Found in 2 comments on Hacker News
PaulHoule · 2023-07-24 · Original thread
In this book

https://www.amazon.com/High-Performance-Mind-Anna-Wise/dp/08...

and elsewhere I've seen "theta state meditations" that start with calming down and then, for instance, imagining that you are doing a lot of motion in a complex 3-d space like going down a shaft, slide 40 feet to the left, go up some stairs, turn around and run forward 100 feet, fly up into the air, ... Then when you stop you go into a daydreamy state.

qaexl · 2008-12-23 · Original thread
The buddahnet.net looks like it has some pretty good information.

For a different take, check out Anne Wise's "High Performance Mind" http://www.amazon.com/High-Performance-Mind-Anna-Wise/dp/087...

The former focuses on a form of meditation called mindfulness. It lets you be more present without the distractions of the monkey mind. It means that when you start coding, you don't easily follow the distractions that keep you from coding.

The latter focuses on the different states of mind, running the gamut from wakefulness all the way to deep sleep. You learn how to access each of those states at-will. There is a bigger emphasis on guided meditation (as opposed to mindfulness) and includes techniques on dealing with what comes up from the subconscious. The book includes both theory and practices, and is definitely hackable.

Both approaches complement each other, though both will require practice. If one doesn't work initially, I recommend trying the other. The resulting skill is worth the effort.

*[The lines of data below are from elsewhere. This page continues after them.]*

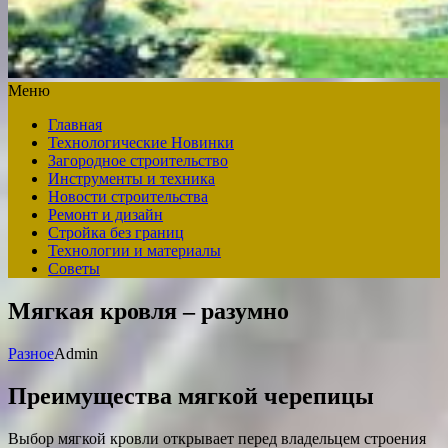
Меню
Главная
Технологические Новинки
Загородное строительство
Инструменты и техника
Новости строительства
Ремонт и дизайн
Стройка без границ
Технологии и материалы
Советы
Мягкая кровля – разумно
Разное
Admin
Преимущества мягкой черепицы
Выбор мягкой кровли открывает перед владельцем строения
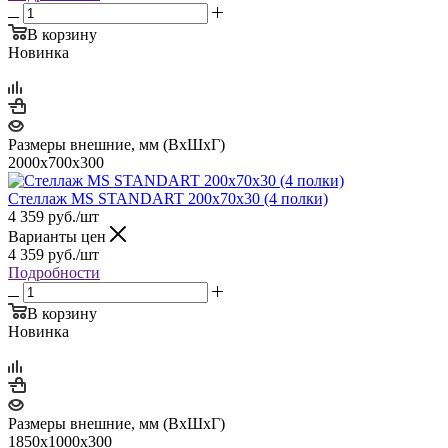
В корзину
Новинка
Размеры внешние, мм (ВхШхГ)
2000x700x300
Стеллаж MS STANDART 200х70х30 (4 полки)
4 359
руб.
/шт
Варианты цен
4 359
руб.
/шт
Подробности
В корзину
Новинка
Размеры внешние, мм (ВхШхГ)
1850x1000x300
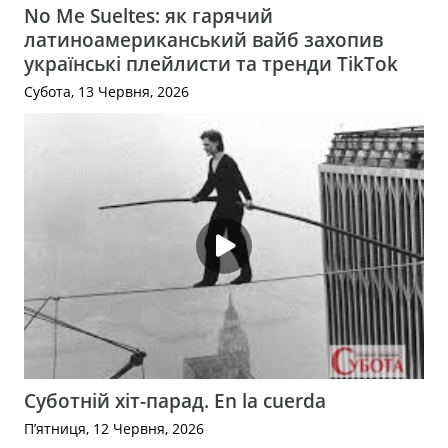
No Me Sueltes: як гарячий
латиноамериканський вайб захопив
українські плейлисти та тренди TikTok
Субота, 13 Червня, 2026
Суботній хіт-парад. En la cuerda
П’ятниця, 12 Червня, 2026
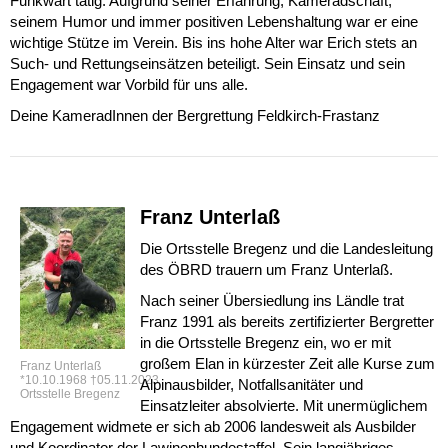
Funkwart tätig. Aufgrund seiner Erfahrung, Kameradschaft,
seinem Humor und immer positiven Lebenshaltung war er eine
wichtige Stütze im Verein. Bis ins hohe Alter war Erich stets an
Such- und Rettungseinsätzen beteiligt. Sein Einsatz und sein
Engagement war Vorbild für uns alle.
Deine KameradInnen der Bergrettung Feldkirch-Frastanz
Franz Unterlaß
Die Ortsstelle Bregenz und die Landesleitung
des ÖBRD trauern um Franz Unterlaß.
Nach seiner Übersiedlung ins Ländle trat
Franz 1991 als bereits zertifizierter Bergretter
in die Ortsstelle Bregenz ein, wo er mit
großem Elan in kürzester Zeit alle Kurse zum
Franz Unterlaß
*10.10.1968 †05.11.2023
Alpinausbilder, Notfallsanitäter und
Ortsstelle Bregenz
Einsatzleiter absolvierte. Mit unermüglichem
Engagement widmete er sich ab 2006 landesweit als Ausbilder
und Koordinator der Lawinenhundestaffel. Sein langjähriges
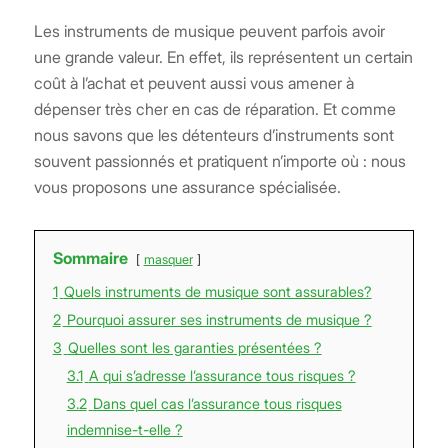
Les instruments de musique peuvent parfois avoir
une grande valeur. En effet, ils représentent un certain
coût à l’achat et peuvent aussi vous amener à
dépenser très cher en cas de réparation. Et comme
nous savons que les détenteurs d’instruments sont
souvent passionnés et pratiquent n’importe où : nous
vous proposons une assurance spécialisée.
Sommaire
masquer
1
Quels instruments de musique sont assurables?
2
Pourquoi assurer ses instruments de musique ?
3
Quelles sont les garanties présentées ?
3.1
A qui s’adresse l’assurance tous risques ?
3.2
Dans quel cas l’assurance tous risques
indemnise-t-elle ?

Whether you are practicing mindfulness or using guided meditation, I recommend timeboxing your meditation, either by getting a kitchen timer or using incense. Without timeboxing, it is unlikely you will be able to relax deeply enough -- some part of you will keep thinking there is something else to do. If you've never done this before, I'd start with 5 mins a day, work your way up to 10, then 30 mins. 5 mins of mindfulness practice is a very long time for someone conditioned to 30 second attention spans. The key is daily practice.